What the exercise asks:
Quote the data exactly, first line to the line containing "module aoi (input A, B, C, D, output F);", with no pictures.

Exercise materials:
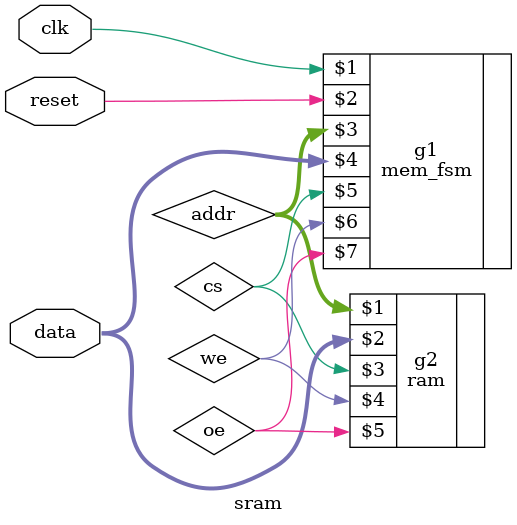
<source format=v>
`timescale 1ns / 1ps


module sram(clk, reset, data);
    input clk, reset;
    inout [3:0] data;
    wire cs, we, oe;
    wire [5:0] addr;
    
    mem_fsm g1(clk, reset, addr[5:0], data[3:0], cs, we, oe);
    ram g2(addr[5:0], data[3:0], cs, we, oe);    
endmodule

</source>
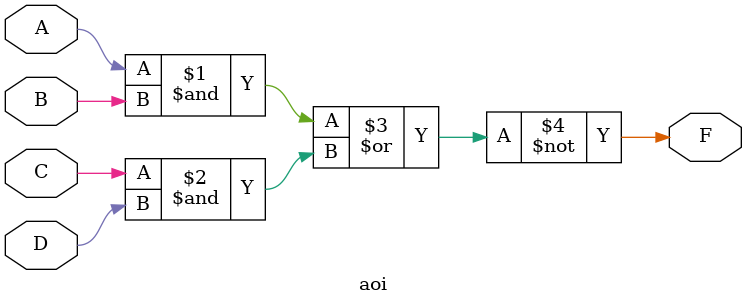
<source format=v>
module aoi (input A, B, C, D, output F);
  assign F = ~((A & B) | (C & D));
endmodule

</source>
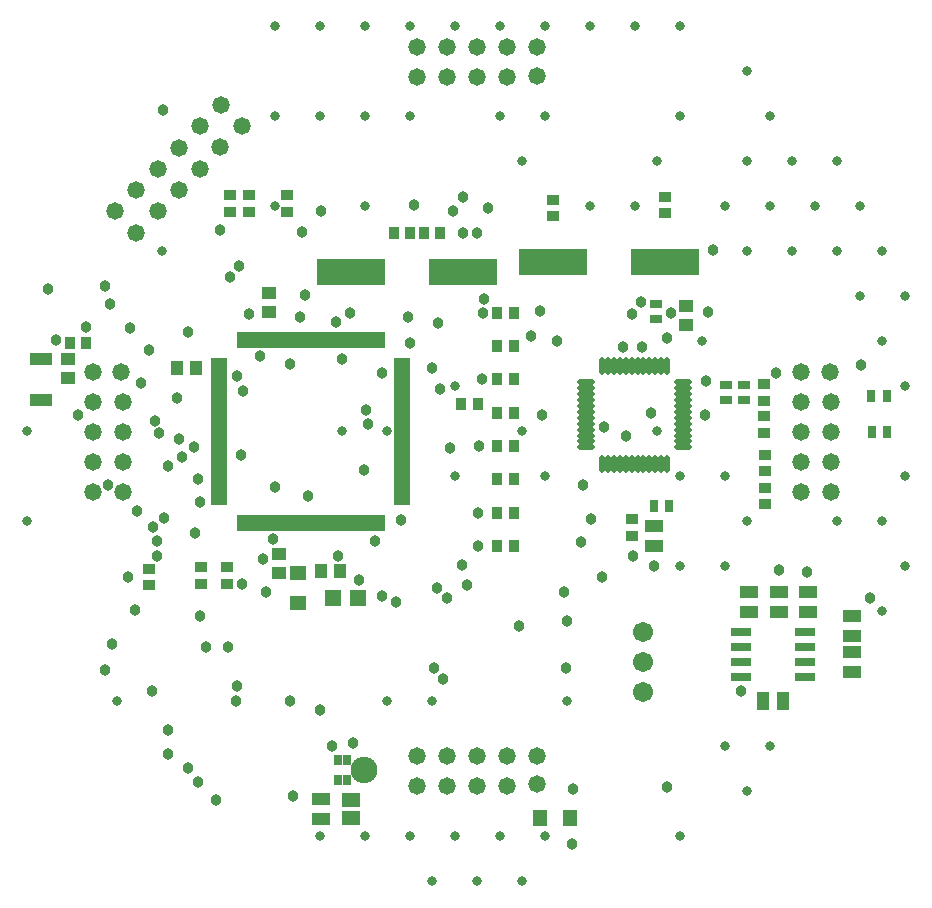
<source format=gbr>
%TF.GenerationSoftware,Altium Limited,Altium Designer,18.1.6 (161)*%
G04 Layer_Color=8388736*
%FSLAX25Y25*%
%MOIN*%
%TF.FileFunction,Soldermask,Top*%
%TF.Part,Single*%
G01*
G75*
%TA.AperFunction,SMDPad,CuDef*%
%ADD50R,0.04147X0.05918*%
%ADD51R,0.05918X0.04147*%
%ADD53R,0.06115X0.04540*%
%ADD54R,0.04737X0.04343*%
%ADD59R,0.04343X0.04737*%
%ADD60R,0.03556X0.04343*%
%ADD61R,0.04343X0.03556*%
%TA.AperFunction,ComponentPad*%
%ADD62C,0.05800*%
%ADD63C,0.06706*%
%ADD64O,0.08910X0.08910*%
%TA.AperFunction,ViaPad*%
%ADD65C,0.03800*%
%ADD66C,0.03300*%
%TA.AperFunction,SMDPad,CuDef*%
%ADD70R,0.02572X0.03753*%
%ADD71R,0.03950X0.03162*%
%ADD72R,0.03162X0.03950*%
%ADD73R,0.05131X0.05721*%
%ADD74R,0.05524X0.05524*%
%ADD75R,0.05721X0.05131*%
%ADD76R,0.06784X0.03162*%
%ADD77R,0.22847X0.09068*%
%ADD78R,0.01981X0.05524*%
%ADD79R,0.05524X0.01981*%
%ADD80R,0.07493X0.03950*%
G04:AMPARAMS|DCode=81|XSize=17.84mil|YSize=57.21mil|CornerRadius=5.97mil|HoleSize=0mil|Usage=FLASHONLY|Rotation=90.000|XOffset=0mil|YOffset=0mil|HoleType=Round|Shape=RoundedRectangle|*
%AMROUNDEDRECTD81*
21,1,0.01784,0.04528,0,0,90.0*
21,1,0.00591,0.05721,0,0,90.0*
1,1,0.01194,0.02264,0.00295*
1,1,0.01194,0.02264,-0.00295*
1,1,0.01194,-0.02264,-0.00295*
1,1,0.01194,-0.02264,0.00295*
%
%ADD81ROUNDEDRECTD81*%
G04:AMPARAMS|DCode=82|XSize=17.84mil|YSize=57.21mil|CornerRadius=5.97mil|HoleSize=0mil|Usage=FLASHONLY|Rotation=180.000|XOffset=0mil|YOffset=0mil|HoleType=Round|Shape=RoundedRectangle|*
%AMROUNDEDRECTD82*
21,1,0.01784,0.04528,0,0,180.0*
21,1,0.00591,0.05721,0,0,180.0*
1,1,0.01194,-0.00295,0.02264*
1,1,0.01194,0.00295,0.02264*
1,1,0.01194,0.00295,-0.02264*
1,1,0.01194,-0.00295,-0.02264*
%
%ADD82ROUNDEDRECTD82*%
D50*
X410153Y225000D02*
D03*
X416847D02*
D03*
D51*
X374108Y276654D02*
D03*
Y283347D02*
D03*
X263000Y185653D02*
D03*
Y192347D02*
D03*
X440000Y246654D02*
D03*
Y253346D02*
D03*
Y234653D02*
D03*
Y241347D02*
D03*
X405500Y261346D02*
D03*
Y254654D02*
D03*
X425251Y261347D02*
D03*
Y254654D02*
D03*
X415500Y261347D02*
D03*
Y254654D02*
D03*
D53*
X273000Y186000D02*
D03*
Y192299D02*
D03*
D54*
X384500Y350350D02*
D03*
Y356650D02*
D03*
X249000Y274000D02*
D03*
Y267701D02*
D03*
X178500Y332850D02*
D03*
Y339150D02*
D03*
X245500Y361150D02*
D03*
Y354850D02*
D03*
D59*
X262850Y268500D02*
D03*
X269150D02*
D03*
X214850Y336000D02*
D03*
X221150D02*
D03*
D60*
X184634Y344500D02*
D03*
X179122D02*
D03*
X315256Y324000D02*
D03*
X309744D02*
D03*
X327256Y276839D02*
D03*
X321744D02*
D03*
X327256Y287933D02*
D03*
X321744D02*
D03*
X327256Y299027D02*
D03*
X321744D02*
D03*
X327256Y310122D02*
D03*
X321744D02*
D03*
X327256Y321217D02*
D03*
X321744D02*
D03*
X327256Y332311D02*
D03*
X321744D02*
D03*
X327256Y354500D02*
D03*
X321744D02*
D03*
X327256Y343406D02*
D03*
X321744D02*
D03*
X297244Y381000D02*
D03*
X302756D02*
D03*
X292768Y381000D02*
D03*
X287256D02*
D03*
D61*
X366516Y285756D02*
D03*
Y280244D02*
D03*
X205500Y263744D02*
D03*
Y269256D02*
D03*
X239000Y393756D02*
D03*
Y388244D02*
D03*
X251626Y393756D02*
D03*
Y388244D02*
D03*
X231500Y269756D02*
D03*
Y264244D02*
D03*
X223000Y269756D02*
D03*
Y264244D02*
D03*
X410500Y330756D02*
D03*
Y325244D02*
D03*
X411000Y307256D02*
D03*
Y301744D02*
D03*
X411000Y290744D02*
D03*
Y296256D02*
D03*
X410500Y314488D02*
D03*
Y320000D02*
D03*
X232500Y388244D02*
D03*
Y393756D02*
D03*
X340299Y392256D02*
D03*
Y386744D02*
D03*
X377500Y393256D02*
D03*
Y387744D02*
D03*
D62*
X196850Y294961D02*
D03*
Y304961D02*
D03*
Y314961D02*
D03*
Y324961D02*
D03*
X196350Y334961D02*
D03*
X186850D02*
D03*
Y324961D02*
D03*
Y314961D02*
D03*
Y304961D02*
D03*
Y294961D02*
D03*
X423071D02*
D03*
Y304961D02*
D03*
Y314961D02*
D03*
Y324961D02*
D03*
Y334961D02*
D03*
X432571D02*
D03*
X433071Y324961D02*
D03*
Y314961D02*
D03*
Y304961D02*
D03*
Y294961D02*
D03*
X229713Y423713D02*
D03*
X236784Y416642D02*
D03*
X201429Y381287D02*
D03*
X208500Y388358D02*
D03*
X215571Y395429D02*
D03*
X222642Y402500D02*
D03*
X229360Y409925D02*
D03*
X222642Y416642D02*
D03*
X215571Y409571D02*
D03*
X208500Y402500D02*
D03*
X201429Y395429D02*
D03*
X194358Y388358D02*
D03*
X294961Y433071D02*
D03*
X304961D02*
D03*
X314961D02*
D03*
X324961D02*
D03*
X334961Y433571D02*
D03*
Y443071D02*
D03*
X324961D02*
D03*
X314961D02*
D03*
X304961D02*
D03*
X294961D02*
D03*
Y196850D02*
D03*
X304961D02*
D03*
X314961D02*
D03*
X324961D02*
D03*
X334961Y197350D02*
D03*
Y206850D02*
D03*
X324961D02*
D03*
X314961D02*
D03*
X304961D02*
D03*
X294961D02*
D03*
D63*
X370437Y228000D02*
D03*
Y238000D02*
D03*
Y248000D02*
D03*
D64*
X277327Y202153D02*
D03*
D65*
X203039Y331000D02*
D03*
X266500Y210000D02*
D03*
X252500Y225000D02*
D03*
X262500Y222000D02*
D03*
X273500Y211000D02*
D03*
X288000Y258000D02*
D03*
X378311Y196473D02*
D03*
X218500Y202654D02*
D03*
X222000Y198000D02*
D03*
X228000Y192000D02*
D03*
X212000Y207500D02*
D03*
X190851Y235550D02*
D03*
X193265Y244016D02*
D03*
X172000Y362500D02*
D03*
X210418Y422208D02*
D03*
X182000Y320407D02*
D03*
X236280Y307055D02*
D03*
X222642Y253500D02*
D03*
X208400Y273500D02*
D03*
X199242Y349500D02*
D03*
X403000Y228500D02*
D03*
X446000Y259500D02*
D03*
X283394Y260280D02*
D03*
X263000Y388500D02*
D03*
X256500Y381500D02*
D03*
X257507Y360500D02*
D03*
X329000Y250000D02*
D03*
X234500Y225000D02*
D03*
X347000Y195693D02*
D03*
X300500Y236000D02*
D03*
X303500Y232500D02*
D03*
X425000Y268000D02*
D03*
X415500Y268921D02*
D03*
X235000Y230000D02*
D03*
X344500Y236250D02*
D03*
X374000Y270000D02*
D03*
X236500Y264244D02*
D03*
X205500Y342000D02*
D03*
X201677Y288442D02*
D03*
X222082Y299220D02*
D03*
X222500Y291338D02*
D03*
X224500Y243000D02*
D03*
X232000D02*
D03*
X218500Y348000D02*
D03*
X300052Y336000D02*
D03*
X268000Y351631D02*
D03*
X191000Y363315D02*
D03*
X192500Y357500D02*
D03*
X253500Y193461D02*
D03*
X357252Y316500D02*
D03*
X356500Y266500D02*
D03*
X292000Y353095D02*
D03*
X302000Y351189D02*
D03*
X208400Y278500D02*
D03*
X192000Y297244D02*
D03*
X268650Y273500D02*
D03*
X277217Y302000D02*
D03*
X247000Y279000D02*
D03*
X243500Y272500D02*
D03*
X443000Y337000D02*
D03*
X311500Y263744D02*
D03*
X310000Y270500D02*
D03*
X275500Y265500D02*
D03*
X393500Y375500D02*
D03*
X215000Y326000D02*
D03*
X174500Y345480D02*
D03*
X198500Y266500D02*
D03*
X206500Y228500D02*
D03*
X221000Y281000D02*
D03*
X201000Y255500D02*
D03*
X344000Y261346D02*
D03*
X278500Y317500D02*
D03*
X207500Y318500D02*
D03*
X209000Y314500D02*
D03*
X278000Y322000D02*
D03*
X305000Y259500D02*
D03*
X256000Y353095D02*
D03*
X212000Y215500D02*
D03*
X294000Y390500D02*
D03*
X310201Y381201D02*
D03*
X272500Y354543D02*
D03*
X317158Y359000D02*
D03*
X314961Y381201D02*
D03*
X318500Y389500D02*
D03*
X307000Y388500D02*
D03*
X239000Y354248D02*
D03*
X345000Y251689D02*
D03*
X301500Y262752D02*
D03*
X306000Y309500D02*
D03*
X184500Y349811D02*
D03*
X229360Y382000D02*
D03*
X346500Y177500D02*
D03*
X220500Y309811D02*
D03*
X216500Y306500D02*
D03*
X212000Y303366D02*
D03*
X210500Y286000D02*
D03*
X207000Y283000D02*
D03*
X336500Y320500D02*
D03*
X244500Y261500D02*
D03*
X258500Y293500D02*
D03*
X310201Y393000D02*
D03*
X232500Y366500D02*
D03*
X363500Y343000D02*
D03*
X369500Y358000D02*
D03*
X366500Y354248D02*
D03*
X333000Y346850D02*
D03*
X237000Y328500D02*
D03*
X392000Y354748D02*
D03*
X252500Y337500D02*
D03*
X242500Y340000D02*
D03*
X379500Y354500D02*
D03*
X391000Y320500D02*
D03*
X414756Y334500D02*
D03*
X373000Y321000D02*
D03*
X349500Y278114D02*
D03*
X289500Y285339D02*
D03*
X270000Y339000D02*
D03*
X235000Y333500D02*
D03*
X247500Y296500D02*
D03*
X369874Y343000D02*
D03*
X281000Y278500D02*
D03*
X292500Y344500D02*
D03*
X367000Y273500D02*
D03*
X302752Y329000D02*
D03*
X316500Y332500D02*
D03*
X283122Y334500D02*
D03*
X317000Y354500D02*
D03*
X235500Y370000D02*
D03*
X378311Y346000D02*
D03*
X364500Y313500D02*
D03*
X350244Y297244D02*
D03*
X353000Y285756D02*
D03*
X341500Y345000D02*
D03*
X336000Y355000D02*
D03*
X315661Y310122D02*
D03*
X215500Y312500D02*
D03*
X315323Y287933D02*
D03*
X315161Y276839D02*
D03*
X391250Y331750D02*
D03*
D66*
X457500Y360000D02*
D03*
X450000Y375000D02*
D03*
Y345000D02*
D03*
X457500Y330000D02*
D03*
Y300000D02*
D03*
X450000Y285000D02*
D03*
X457500Y270000D02*
D03*
X450000Y255000D02*
D03*
X435000Y405000D02*
D03*
X442500Y390000D02*
D03*
X435000Y375000D02*
D03*
X442500Y360000D02*
D03*
X435000Y285000D02*
D03*
X420000Y405000D02*
D03*
X427500Y390000D02*
D03*
X420000Y375000D02*
D03*
X405000Y435000D02*
D03*
X412500Y420000D02*
D03*
X405000Y405000D02*
D03*
X412500Y390000D02*
D03*
X405000Y375000D02*
D03*
Y285000D02*
D03*
X412500Y210000D02*
D03*
X405000Y195000D02*
D03*
X397500Y390000D02*
D03*
X390000Y345000D02*
D03*
X397500Y300000D02*
D03*
Y270000D02*
D03*
Y210000D02*
D03*
X382500Y450000D02*
D03*
Y420000D02*
D03*
X375000Y405000D02*
D03*
Y315000D02*
D03*
X382500Y300000D02*
D03*
Y270000D02*
D03*
Y180000D02*
D03*
X367500Y450000D02*
D03*
Y390000D02*
D03*
X352500Y450000D02*
D03*
Y390000D02*
D03*
X345000Y225000D02*
D03*
X337500Y450000D02*
D03*
Y420000D02*
D03*
X330000Y405000D02*
D03*
Y315000D02*
D03*
X337500Y300000D02*
D03*
Y180000D02*
D03*
X330000Y165000D02*
D03*
X322500Y450000D02*
D03*
Y420000D02*
D03*
Y180000D02*
D03*
X315000Y165000D02*
D03*
X307500Y450000D02*
D03*
Y330000D02*
D03*
Y300000D02*
D03*
X300000Y225000D02*
D03*
X307500Y180000D02*
D03*
X300000Y165000D02*
D03*
X292500Y450000D02*
D03*
Y420000D02*
D03*
X285000Y315000D02*
D03*
Y225000D02*
D03*
X292500Y180000D02*
D03*
X277500Y450000D02*
D03*
Y420000D02*
D03*
Y390000D02*
D03*
X270000Y315000D02*
D03*
X277500Y180000D02*
D03*
X262500Y450000D02*
D03*
Y420000D02*
D03*
Y180000D02*
D03*
X247500Y450000D02*
D03*
Y420000D02*
D03*
Y390000D02*
D03*
X210000Y375000D02*
D03*
X195000Y225000D02*
D03*
X165000Y315000D02*
D03*
Y285000D02*
D03*
D70*
X271500Y205500D02*
D03*
X268744D02*
D03*
Y198807D02*
D03*
X271500D02*
D03*
D71*
X374500Y357559D02*
D03*
Y352441D02*
D03*
X404000Y325441D02*
D03*
Y330559D02*
D03*
X398000Y325441D02*
D03*
Y330559D02*
D03*
D72*
X451559Y326772D02*
D03*
X446441D02*
D03*
X451618Y314961D02*
D03*
X446500D02*
D03*
X373941Y290000D02*
D03*
X379059D02*
D03*
D73*
X336079Y186000D02*
D03*
X345921D02*
D03*
D74*
X275134Y259500D02*
D03*
X266866D02*
D03*
D75*
X255429Y257831D02*
D03*
Y267673D02*
D03*
D76*
X424437Y233000D02*
D03*
Y238000D02*
D03*
Y243000D02*
D03*
Y248000D02*
D03*
X402862Y233000D02*
D03*
Y238000D02*
D03*
Y243000D02*
D03*
Y248000D02*
D03*
D77*
X310201Y368000D02*
D03*
X272799D02*
D03*
X340299Y371500D02*
D03*
X377701D02*
D03*
D78*
X283122Y345480D02*
D03*
X281153D02*
D03*
X279185D02*
D03*
X277217D02*
D03*
X275248D02*
D03*
X273280D02*
D03*
X271311D02*
D03*
X269342D02*
D03*
X267374D02*
D03*
X265406D02*
D03*
X263437D02*
D03*
X261469D02*
D03*
X259500D02*
D03*
X257531D02*
D03*
X255563D02*
D03*
X253594D02*
D03*
X251626D02*
D03*
X249658D02*
D03*
X247689D02*
D03*
X245721D02*
D03*
X243752D02*
D03*
X241783D02*
D03*
X239815D02*
D03*
X237846D02*
D03*
X235878D02*
D03*
Y284457D02*
D03*
X237846D02*
D03*
X239815D02*
D03*
X241783D02*
D03*
X243752D02*
D03*
X245721D02*
D03*
X247689D02*
D03*
X249658D02*
D03*
X251626D02*
D03*
X253594D02*
D03*
X255563D02*
D03*
X257531D02*
D03*
X259500D02*
D03*
X261469D02*
D03*
X263437D02*
D03*
X265406D02*
D03*
X267374D02*
D03*
X269342D02*
D03*
X271311D02*
D03*
X273280D02*
D03*
X275248D02*
D03*
X277217D02*
D03*
X279185D02*
D03*
X281153D02*
D03*
X283122D02*
D03*
D79*
X228988Y338591D02*
D03*
Y336622D02*
D03*
Y334653D02*
D03*
Y332685D02*
D03*
Y330716D02*
D03*
Y328748D02*
D03*
Y326780D02*
D03*
Y324811D02*
D03*
Y322843D02*
D03*
Y320874D02*
D03*
Y318905D02*
D03*
Y316937D02*
D03*
Y314968D02*
D03*
Y313000D02*
D03*
Y311032D02*
D03*
Y309063D02*
D03*
Y307095D02*
D03*
Y305126D02*
D03*
Y303157D02*
D03*
Y301189D02*
D03*
Y299220D02*
D03*
Y297252D02*
D03*
Y295284D02*
D03*
Y293315D02*
D03*
Y291347D02*
D03*
X290012D02*
D03*
Y293315D02*
D03*
Y295284D02*
D03*
Y297252D02*
D03*
Y299220D02*
D03*
Y301189D02*
D03*
Y303157D02*
D03*
Y305126D02*
D03*
Y307095D02*
D03*
Y309063D02*
D03*
Y311032D02*
D03*
Y313000D02*
D03*
Y314968D02*
D03*
Y316937D02*
D03*
Y318905D02*
D03*
Y320874D02*
D03*
Y322843D02*
D03*
Y324811D02*
D03*
Y326780D02*
D03*
Y328748D02*
D03*
Y330716D02*
D03*
Y332685D02*
D03*
Y334653D02*
D03*
Y336622D02*
D03*
Y338591D02*
D03*
D80*
X169500Y339004D02*
D03*
Y325618D02*
D03*
D81*
X351244Y309673D02*
D03*
Y311642D02*
D03*
Y313610D02*
D03*
Y315579D02*
D03*
Y317547D02*
D03*
Y319516D02*
D03*
Y321484D02*
D03*
Y323453D02*
D03*
Y325421D02*
D03*
Y327390D02*
D03*
Y329358D02*
D03*
Y331327D02*
D03*
X383724D02*
D03*
Y329358D02*
D03*
Y327390D02*
D03*
Y325421D02*
D03*
Y323453D02*
D03*
Y321484D02*
D03*
Y319516D02*
D03*
Y317547D02*
D03*
Y315579D02*
D03*
Y313610D02*
D03*
Y311642D02*
D03*
Y309673D02*
D03*
D82*
X356658Y336740D02*
D03*
X358626D02*
D03*
X360595D02*
D03*
X362563D02*
D03*
X364531D02*
D03*
X366500D02*
D03*
X368468D02*
D03*
X370437D02*
D03*
X372406D02*
D03*
X374374D02*
D03*
X376343D02*
D03*
X378311D02*
D03*
Y304260D02*
D03*
X376343D02*
D03*
X374374D02*
D03*
X372406D02*
D03*
X370437D02*
D03*
X368468D02*
D03*
X366500D02*
D03*
X364531D02*
D03*
X362563D02*
D03*
X360595D02*
D03*
X358626D02*
D03*
X356658D02*
D03*
%TF.MD5,a5b09b2ff7e69ea87889f588c9596342*%
M02*

</source>
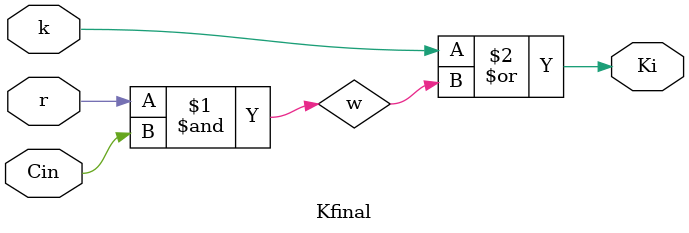
<source format=v>
module Kfinal(Ki, k ,r, Cin);
output Ki;
input k, r, Cin;
wire w;

and a1(w, r, Cin);
or o1(Ki, k, w);
endmodule

</source>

Response to this exercise:
<source format=v>
`timescale 1ns / 1ps


module sram(clk, reset, data);
    input clk, reset;
    inout [3:0] data;
    wire cs, we, oe;
    wire [5:0] addr;
    
    mem_fsm g1(clk, reset, addr[5:0], data[3:0], cs, we, oe);
    ram g2(addr[5:0], data[3:0], cs, we, oe);    
endmodule

</source>
<source format=v>
module aoi (input A, B, C, D, output F);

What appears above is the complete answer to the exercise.